▶ [Excerpted text]
• • • • •

It’s my mother, calling from North Carolina.

“I miss my friends,” she says, tearfully. “I just can’t stay here.”

“Here” is a cottage next to my sister’s house, surrounded by trees, in the foothills of the Smoky Mountains. A creek cascades by her door. Mom’s beloved dog has three equally pampered canine buddies for squirrel chasing. My sister is around a lot and my brother-in-law not only shares Mom’s love for “Seinfeld” reruns, but also polishes my mother’s fingernails.

But it’s not Mom’s “home.”

I hurt for my mother, as I listen, some 3,000 miles away in L.A., and I feel helpless. All I can do is try to understand what she’s going through.

Mom is now 81. She started to really “feel her age” a few years ago, while still in Ohio. Her joints started hurting. She felt frustrated and scared at her memory failing. She felt alone.

“I wish one of you would move back here,” she’d say to my sister and me. She promoted Cleveland every chance she got, and I received regular Cleveland Plain Dealer clippings proving that Los Angeles was a dangerous place to live.

It’s not an unusual gambit. “Adult children are the ones who are going to make the heroic efforts and attempts to provide daily care or monitoring, if that’s necessary,” said Merril Silverstein, Ph.D., associate professor of gerontology and sociology, at USC Andrus Gerontology Center. Many seniors are retiring to warmer spots, but subsequently moving back to be near children. “The family is really the safety net for older adults.”

• • • • •

▶ [Data extract]
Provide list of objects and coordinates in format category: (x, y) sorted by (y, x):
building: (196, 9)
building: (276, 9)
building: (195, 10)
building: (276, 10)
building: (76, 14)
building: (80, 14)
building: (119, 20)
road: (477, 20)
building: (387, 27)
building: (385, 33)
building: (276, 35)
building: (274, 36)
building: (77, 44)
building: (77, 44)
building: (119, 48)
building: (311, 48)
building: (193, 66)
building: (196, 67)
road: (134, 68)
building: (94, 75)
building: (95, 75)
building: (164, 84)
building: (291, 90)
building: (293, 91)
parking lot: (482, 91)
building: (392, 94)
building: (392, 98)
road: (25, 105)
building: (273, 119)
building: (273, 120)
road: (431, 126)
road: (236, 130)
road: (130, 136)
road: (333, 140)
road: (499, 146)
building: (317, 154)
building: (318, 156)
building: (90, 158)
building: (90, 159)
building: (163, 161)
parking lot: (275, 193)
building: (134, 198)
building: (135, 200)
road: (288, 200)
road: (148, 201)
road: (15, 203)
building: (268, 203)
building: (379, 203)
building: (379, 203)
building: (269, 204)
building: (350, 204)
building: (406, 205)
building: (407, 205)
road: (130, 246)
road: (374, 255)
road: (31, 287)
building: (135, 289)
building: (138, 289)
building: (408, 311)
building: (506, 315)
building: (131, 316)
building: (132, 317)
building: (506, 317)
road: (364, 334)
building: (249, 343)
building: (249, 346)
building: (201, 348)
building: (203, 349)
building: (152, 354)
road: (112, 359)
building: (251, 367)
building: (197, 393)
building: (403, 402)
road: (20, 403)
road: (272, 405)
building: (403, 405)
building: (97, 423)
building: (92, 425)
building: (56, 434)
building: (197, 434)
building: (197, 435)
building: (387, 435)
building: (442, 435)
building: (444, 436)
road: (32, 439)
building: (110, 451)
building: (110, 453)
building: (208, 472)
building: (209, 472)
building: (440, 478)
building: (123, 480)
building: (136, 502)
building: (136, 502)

• • • • •

How old is the mother now, according to the excerpt about her move to North Carolina? The lines are separate material and have no connection to the excerpt.

She is 81.